TASK DETAILS | The string "practices" may appear in lines of the data; report how many lines contain it, with no other output.

Collected data:
'''

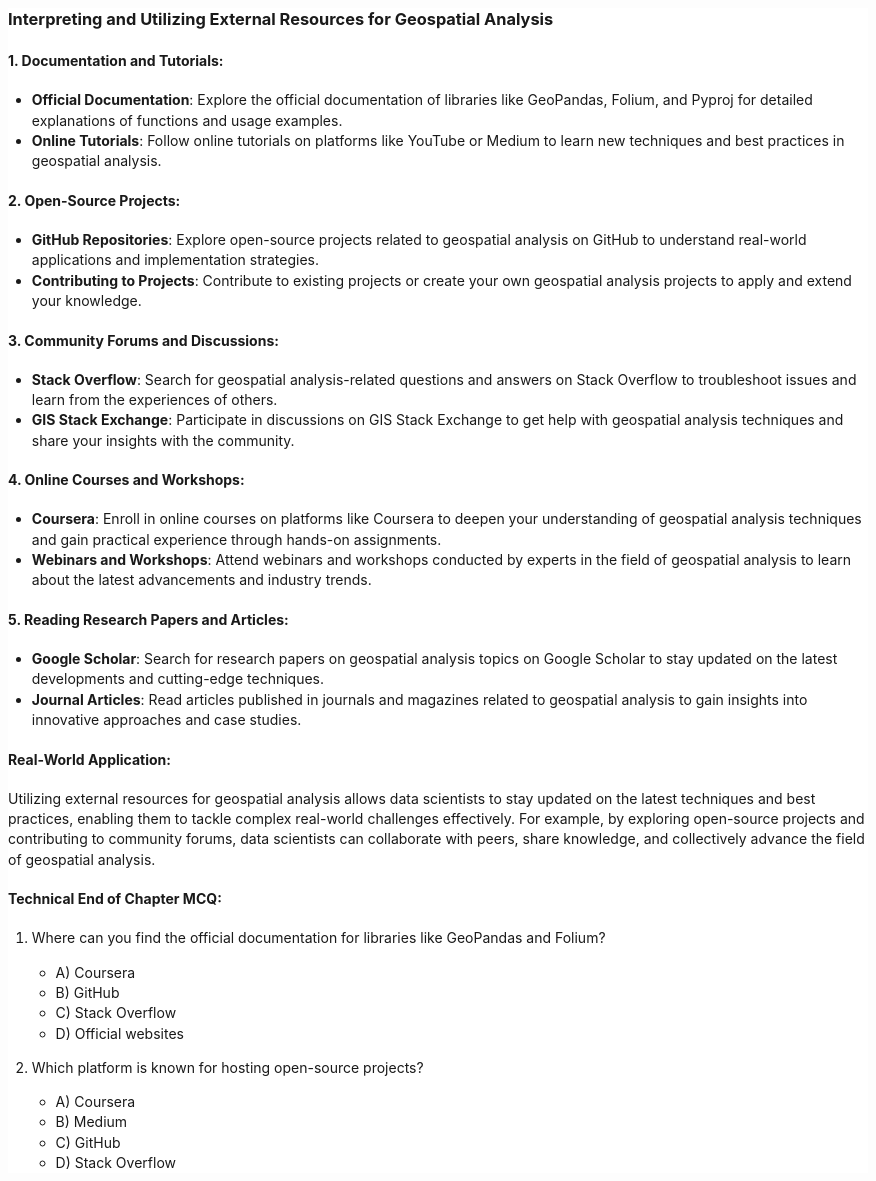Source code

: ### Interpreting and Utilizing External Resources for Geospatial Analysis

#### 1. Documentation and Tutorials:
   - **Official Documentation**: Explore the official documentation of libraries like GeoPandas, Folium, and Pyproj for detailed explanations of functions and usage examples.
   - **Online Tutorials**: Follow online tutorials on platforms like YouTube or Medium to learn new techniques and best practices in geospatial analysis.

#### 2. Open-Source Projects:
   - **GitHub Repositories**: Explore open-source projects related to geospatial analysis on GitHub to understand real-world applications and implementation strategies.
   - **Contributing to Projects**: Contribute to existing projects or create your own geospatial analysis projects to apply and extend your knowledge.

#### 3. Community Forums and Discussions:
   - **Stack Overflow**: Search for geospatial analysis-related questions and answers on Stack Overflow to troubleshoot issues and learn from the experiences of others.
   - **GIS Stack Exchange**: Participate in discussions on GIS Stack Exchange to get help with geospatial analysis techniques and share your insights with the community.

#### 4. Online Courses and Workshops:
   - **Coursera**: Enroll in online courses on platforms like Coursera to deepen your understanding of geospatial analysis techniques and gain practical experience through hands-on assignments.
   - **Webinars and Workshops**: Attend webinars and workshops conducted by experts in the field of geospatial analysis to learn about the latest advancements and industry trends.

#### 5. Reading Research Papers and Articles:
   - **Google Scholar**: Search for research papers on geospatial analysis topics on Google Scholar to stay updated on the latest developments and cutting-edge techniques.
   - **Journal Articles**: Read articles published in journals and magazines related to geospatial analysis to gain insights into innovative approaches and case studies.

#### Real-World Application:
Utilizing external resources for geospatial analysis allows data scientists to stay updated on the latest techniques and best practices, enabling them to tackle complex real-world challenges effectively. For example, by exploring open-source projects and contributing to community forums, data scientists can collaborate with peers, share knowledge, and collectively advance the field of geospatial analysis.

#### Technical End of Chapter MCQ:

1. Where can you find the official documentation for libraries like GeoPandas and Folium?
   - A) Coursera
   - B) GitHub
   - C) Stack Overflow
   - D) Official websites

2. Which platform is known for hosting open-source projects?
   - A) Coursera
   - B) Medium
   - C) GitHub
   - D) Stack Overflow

'''

YOUR SOLUTION | 2